Dataset
((
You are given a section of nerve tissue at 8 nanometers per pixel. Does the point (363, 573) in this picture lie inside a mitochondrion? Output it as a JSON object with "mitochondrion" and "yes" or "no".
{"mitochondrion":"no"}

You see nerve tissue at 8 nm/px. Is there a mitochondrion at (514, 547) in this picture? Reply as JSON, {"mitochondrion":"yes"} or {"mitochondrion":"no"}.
))
((
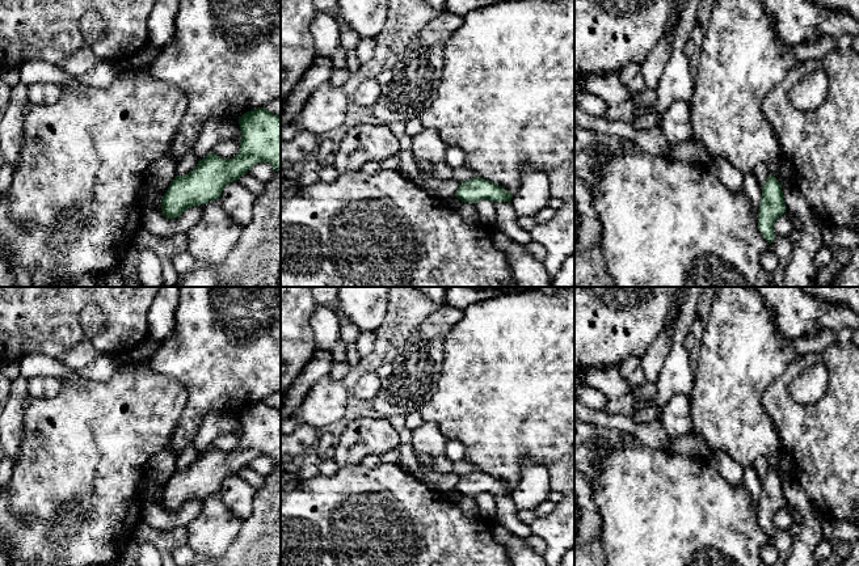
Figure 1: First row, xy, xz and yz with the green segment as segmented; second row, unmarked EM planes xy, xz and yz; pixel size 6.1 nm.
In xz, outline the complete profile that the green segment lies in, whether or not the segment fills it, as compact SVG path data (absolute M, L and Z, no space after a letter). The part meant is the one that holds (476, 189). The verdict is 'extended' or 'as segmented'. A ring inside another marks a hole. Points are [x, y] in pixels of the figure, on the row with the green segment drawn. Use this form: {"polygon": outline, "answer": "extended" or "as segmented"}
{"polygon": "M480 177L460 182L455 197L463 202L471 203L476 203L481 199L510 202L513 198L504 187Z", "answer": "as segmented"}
))
((
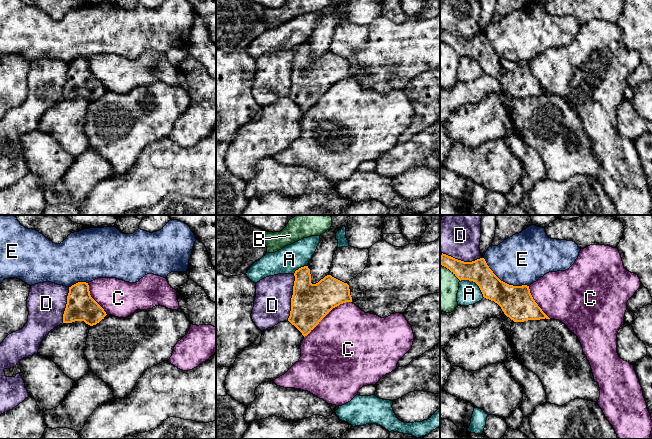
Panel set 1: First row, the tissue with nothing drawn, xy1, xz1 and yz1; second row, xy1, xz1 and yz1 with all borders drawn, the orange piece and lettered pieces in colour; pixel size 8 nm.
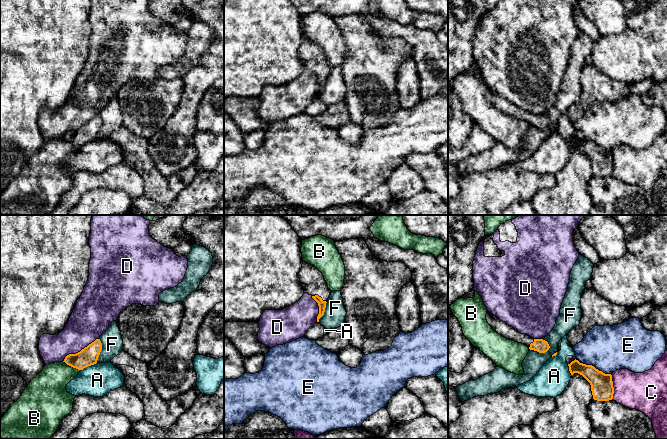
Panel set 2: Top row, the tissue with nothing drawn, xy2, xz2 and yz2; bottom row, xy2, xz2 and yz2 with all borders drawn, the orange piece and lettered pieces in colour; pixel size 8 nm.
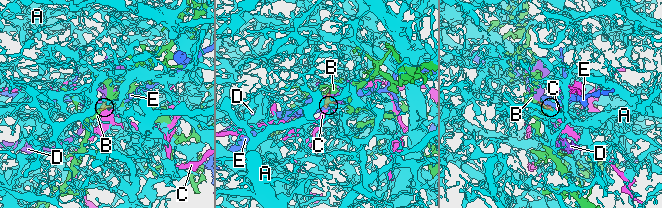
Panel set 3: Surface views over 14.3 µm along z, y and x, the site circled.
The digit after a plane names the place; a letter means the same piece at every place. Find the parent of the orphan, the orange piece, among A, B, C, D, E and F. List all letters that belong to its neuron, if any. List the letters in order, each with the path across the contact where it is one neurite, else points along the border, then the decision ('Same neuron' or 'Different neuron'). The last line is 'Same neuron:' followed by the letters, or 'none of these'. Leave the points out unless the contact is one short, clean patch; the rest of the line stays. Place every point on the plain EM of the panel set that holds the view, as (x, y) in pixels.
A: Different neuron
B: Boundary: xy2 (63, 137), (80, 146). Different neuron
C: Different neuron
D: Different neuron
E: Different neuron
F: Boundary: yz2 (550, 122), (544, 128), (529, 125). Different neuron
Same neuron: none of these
))
Task description
Copy each line in the entries above where "First" turns up.

Task solution
Figure 1: First row, xy, xz and yz with the green segment as segmented; second row, unmarked EM planes xy, xz and yz; pixel size 6.1 nm.
Panel set 1: First row, the tissue with nothing drawn, xy1, xz1 and yz1; second row, xy1, xz1 and yz1 with all borders drawn, the orange piece and lettered pieces in colour; pixel size 8 nm.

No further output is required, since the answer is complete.